Il perdono può essere descritto con il simbolo della porta: nella «mente» della Chiesa l’apertura della Porta Santa ha anzitutto il significato di «ricollegare la nostra vita, quella personale e pure quella sociale, storica, ecclesiale, alla sua sorgente che è Cristo». Lo ha sottolineato il cardinale Marcello Semeraro lunedì pomeriggio, 28 agosto, nella basilica di Santa Maria di Collemaggio a L’Aquila, dove ha presieduto la messa stazionale in occasione della 729ª Perdonanza celestiniana.

Durante la celebrazione, caratterizzata dal rito di apertura della Porta Santa, il prefetto del Dicastero delle cause dei santi ha insistito sulla simbologia della “porta”, ricordando che Gesù ne parla come di un varco dal quale «si può entrare e uscire». È un linguaggio orientale, ha fatto notare, che indica «una totalità e vuole dirci che l’intera nostra vita umana è compresa fra i due atti fondamentali dell’entrare e uscire: dalla nascita, ossia l’uscita dal seno materno, all’uscire per entrare negli spazi della vita, fino all’uscita definitiva con la morte». Applicato a Cristo, il simbolo della porta dice che «tutta la vita del cristiano è un passare attraverso di lui, un muoversi mediante lui, a un vivere in lui». Ai discepoli «non basta parlare di Cristo; dobbiamo farci parlare da Cristo». Ecco il simbolo dell’apertura della porta.

C’è poi un altro significato, incluso nella parola “perdonanza”. Osservando che qualche giorno fa a L’Aquila si è tenuto un convegno che aveva come sottotitolo le parole pronunciate lo scorso anno da Papa Francesco nella sua omelia davanti alla basilica di Collemaggio — «Misericordia è saperci amati nella nostra miseria» — Semeraro ha detto che si tratta di un’espressione molto profonda. In effetti, quando «parliamo di perdono, noi abitualmente indichiamo ciò che Dio fa per noi, oppure ciò che noi dobbiamo fare verso gli altri». Il primo significato viene espresso «con l’atto penitenziale all’inizio della messa e lo facciamo ogni volta che celebriamo il sacramento della riconciliazione e penitenza». Il secondo è un percorso «difficile, faticoso, lungo», ma anche molto impegnativo.
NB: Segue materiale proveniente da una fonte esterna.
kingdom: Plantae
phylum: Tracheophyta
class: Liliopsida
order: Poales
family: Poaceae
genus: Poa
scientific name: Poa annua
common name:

Basti richiamare un significato che «può essere dato alla parola perdono: sciogliere, liberare, lasciar andare». Perdonare, in effetti, è «liberare l’altro dalle conseguenze del suo crimine, ma pure liberare se stessi dall’odio, dal risentimento, dal desiderio di rivalsa e questo, forse, è il lavoro più arduo, più difficile».
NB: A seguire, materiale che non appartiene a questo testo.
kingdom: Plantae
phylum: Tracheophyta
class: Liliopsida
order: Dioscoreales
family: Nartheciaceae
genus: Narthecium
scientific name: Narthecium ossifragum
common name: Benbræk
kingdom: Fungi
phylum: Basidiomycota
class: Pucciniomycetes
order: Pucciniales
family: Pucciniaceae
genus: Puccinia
La Perdonanza, ha spiegato il cardinale, è un evento complesso, sia per la storia che evoca, sia per l’abbondanza di significati e di simboli che implica. I fatti ai quali «ci riporta non sono facili da comprendere». Il prefetto ha ricordato le parole di Paolo vi sulla figura di Celestino v , evidenziando che la Chiesa, «santa e insieme sempre bisognosa di purificazione». Significati complessi emergono dietro il simbolo della porta, «evocato dalle parole di Gesù: “Io sono la porta” (Gv 10, 9)». Essa appartiene «al nostro uso quotidiano». Si ha sempre a che fare con una porta: quella «di casa, del posto di lavoro, del luogo di riposo». Anche le città, in antico, avevano la porta. Lo stesso Gesù «richiama l’importanza di una porta per la preghiera: “quando tu preghi, entra nella tua camera, chiudi la porta e prega il Padre tuo, che è nel segreto”. (Mt 6, 6)». La porta è dunque un simbolo poliedrico: «il suo aprirsi e chiudersi può significare tante cose». Perfino quella di casa, che «è protezione dell’intimità, a volte, purtroppo, è segno di dominio, di prepotenza». Quante volte «le cronache ci parlano di violenze perpetrate con le porte chiuse».
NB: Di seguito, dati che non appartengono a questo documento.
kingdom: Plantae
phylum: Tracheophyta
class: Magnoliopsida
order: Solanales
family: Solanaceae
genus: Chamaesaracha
Il porporato ha poi ricordato il gesto che il Papa ha compiuto a Collemaggio lo scorso anno, e le sue parole pronunciate nell’omelia tenute a Budapest il 30 aprile scorso: «essere “in uscita” significa per ciascuno di noi diventare, come Gesù, una porta aperta».

Al termine della messa, l’arcivescovo de L’Aquila, il cardinale Giuseppe Petrocchi, ha rivolto ai presenti un breve saluto. Il cardinale Semeraro ha quindi percosso con un bastone di ulivo del Getsemani i battenti della Porta Santa, spalancandone le ante e varcando per primo la soglia.